> Problem requirements:
In the copy, include all of the listing exactly and none of its pictures.

::: Task material

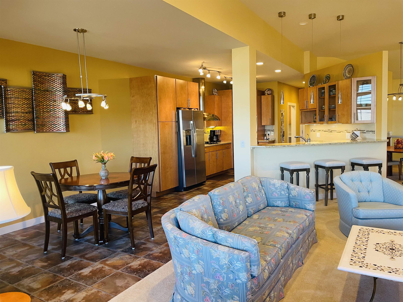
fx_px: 303
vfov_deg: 53.1
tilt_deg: -4.4
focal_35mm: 26
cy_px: 151
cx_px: 202
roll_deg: +1.8
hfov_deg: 67.3
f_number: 1.6
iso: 100
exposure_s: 1/60
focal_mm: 4.2
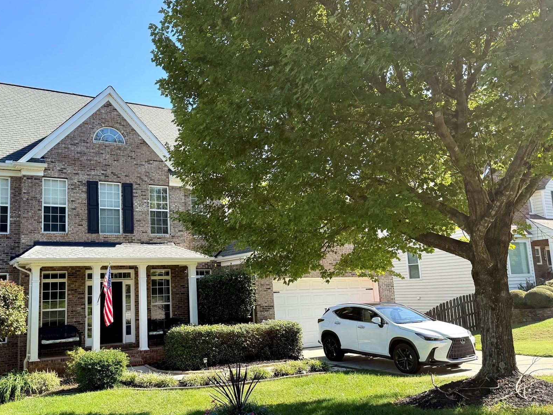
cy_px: 216
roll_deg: +2.0
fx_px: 495
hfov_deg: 57.5
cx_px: 202
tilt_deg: +9.5
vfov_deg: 45.4
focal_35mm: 31
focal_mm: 6.76
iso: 80
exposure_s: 1/1437
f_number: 1.78
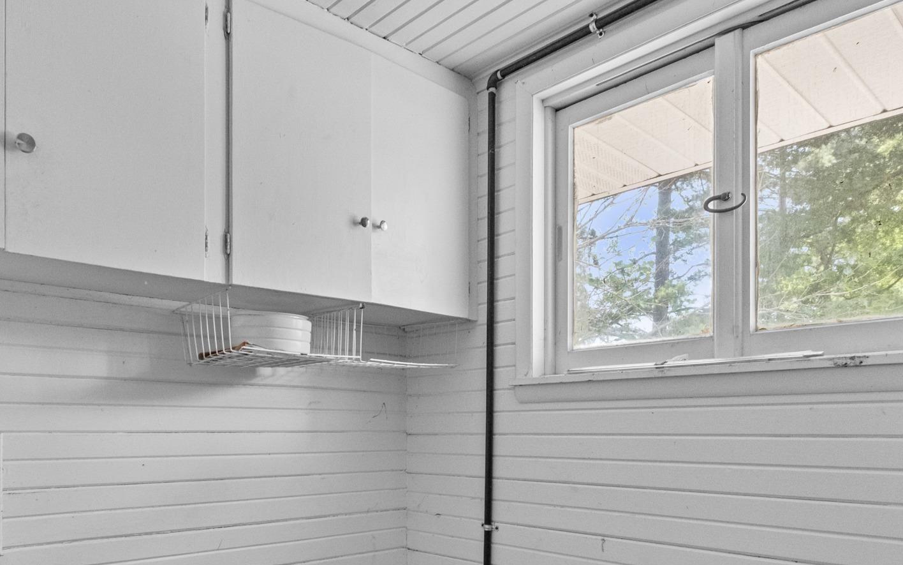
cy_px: 446
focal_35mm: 27
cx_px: 384
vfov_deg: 44.0
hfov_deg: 68.0
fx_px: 664
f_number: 7.1
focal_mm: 10
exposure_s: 1/5
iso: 1600
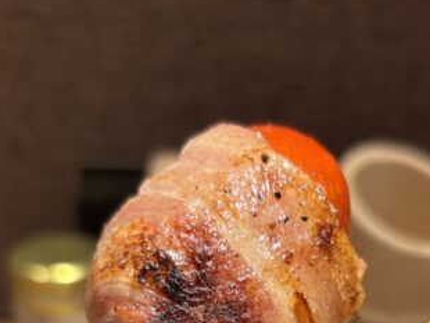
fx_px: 833
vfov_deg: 20.3
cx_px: 284
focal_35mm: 67
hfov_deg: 28.8
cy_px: 409
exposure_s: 1/50
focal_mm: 5.96
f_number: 1.6
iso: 125
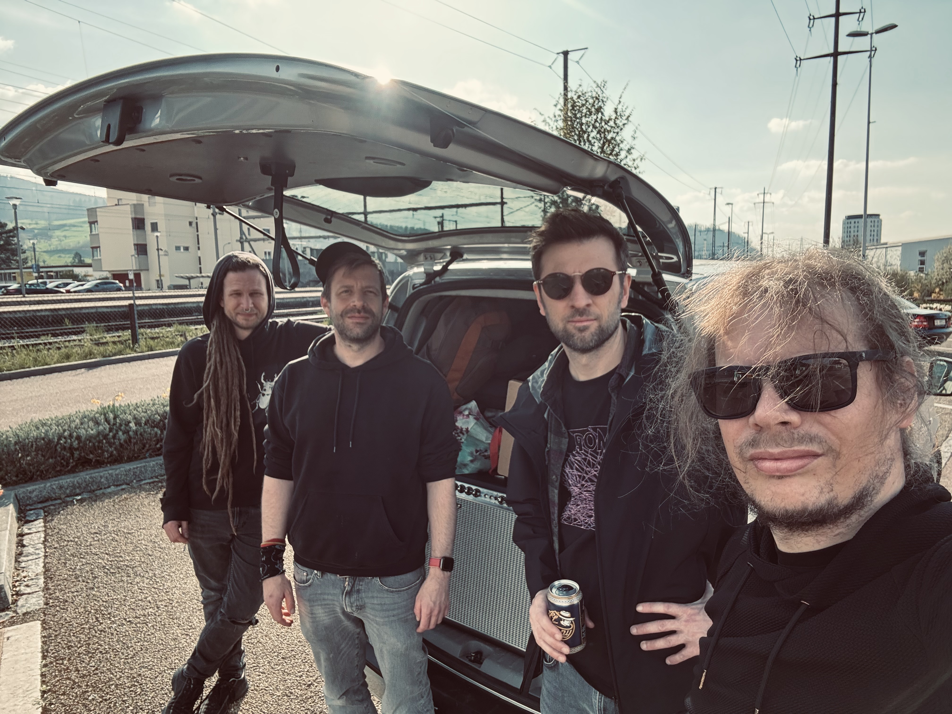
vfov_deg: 58.9
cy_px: 357
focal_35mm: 23
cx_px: 476
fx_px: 633
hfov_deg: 73.9
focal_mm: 2.69
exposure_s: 1/392
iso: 25
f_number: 1.9
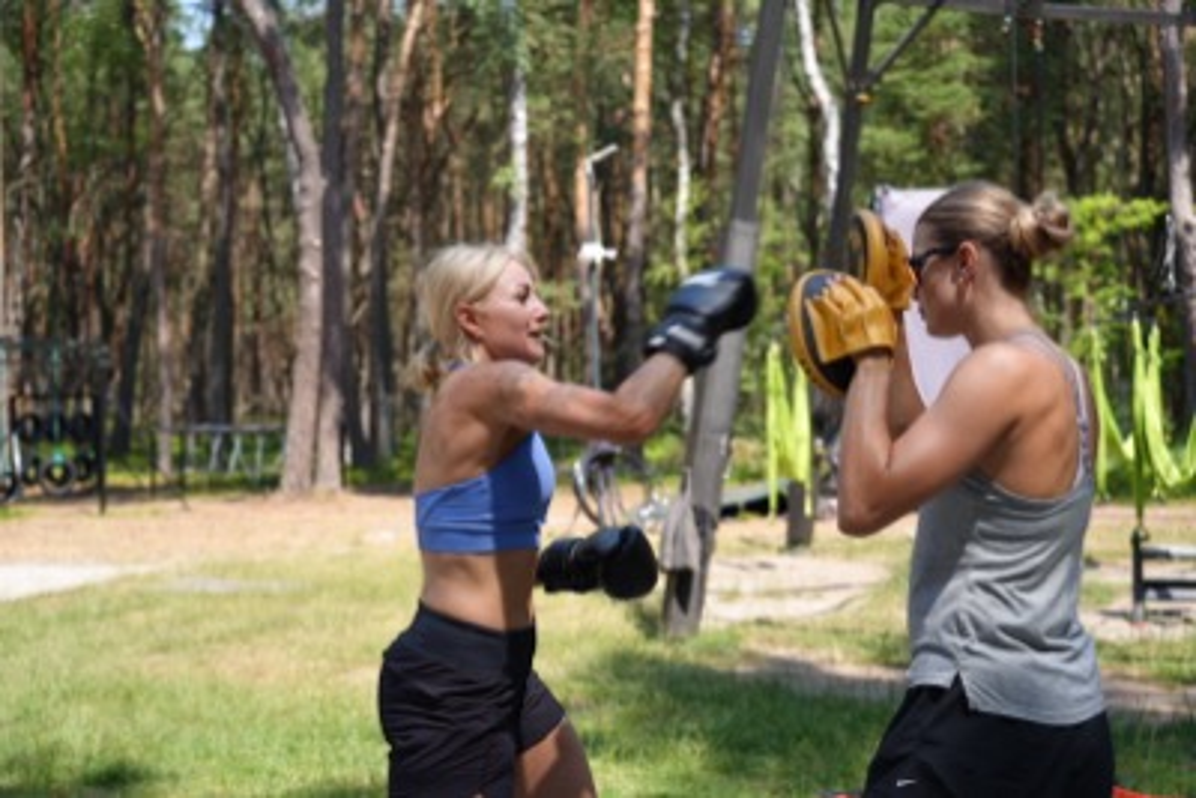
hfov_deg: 36.2
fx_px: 1828
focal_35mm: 55
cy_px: 399
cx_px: 598
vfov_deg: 24.6
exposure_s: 1/320
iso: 100
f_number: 4.5
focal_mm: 55
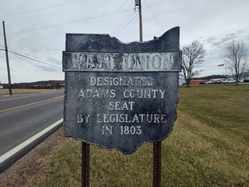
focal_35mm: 23
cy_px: 94
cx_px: 124
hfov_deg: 73.9
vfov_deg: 58.9
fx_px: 165
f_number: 1.8
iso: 100
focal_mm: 5.56
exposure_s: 1/823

::::::

> The completed task:
fx_px: 303
vfov_deg: 53.1
tilt_deg: -4.4
focal_35mm: 26
cy_px: 151
cx_px: 202
roll_deg: +1.8
hfov_deg: 67.3
f_number: 1.6
iso: 100
exposure_s: 1/60
focal_mm: 4.2
cy_px: 216
roll_deg: +2.0
fx_px: 495
hfov_deg: 57.5
cx_px: 202
tilt_deg: +9.5
vfov_deg: 45.4
focal_35mm: 31
focal_mm: 6.76
iso: 80
exposure_s: 1/1437
f_number: 1.78
cy_px: 446
focal_35mm: 27
cx_px: 384
vfov_deg: 44.0
hfov_deg: 68.0
fx_px: 664
f_number: 7.1
focal_mm: 10
exposure_s: 1/5
iso: 1600
fx_px: 833
vfov_deg: 20.3
cx_px: 284
focal_35mm: 67
hfov_deg: 28.8
cy_px: 409
exposure_s: 1/50
focal_mm: 5.96
f_number: 1.6
iso: 125
vfov_deg: 58.9
cy_px: 357
focal_35mm: 23
cx_px: 476
fx_px: 633
hfov_deg: 73.9
focal_mm: 2.69
exposure_s: 1/392
iso: 25
f_number: 1.9
hfov_deg: 36.2
fx_px: 1828
focal_35mm: 55
cy_px: 399
cx_px: 598
vfov_deg: 24.6
exposure_s: 1/320
iso: 100
f_number: 4.5
focal_mm: 55
focal_35mm: 23
cy_px: 94
cx_px: 124
hfov_deg: 73.9
vfov_deg: 58.9
fx_px: 165
f_number: 1.8
iso: 100
focal_mm: 5.56
exposure_s: 1/823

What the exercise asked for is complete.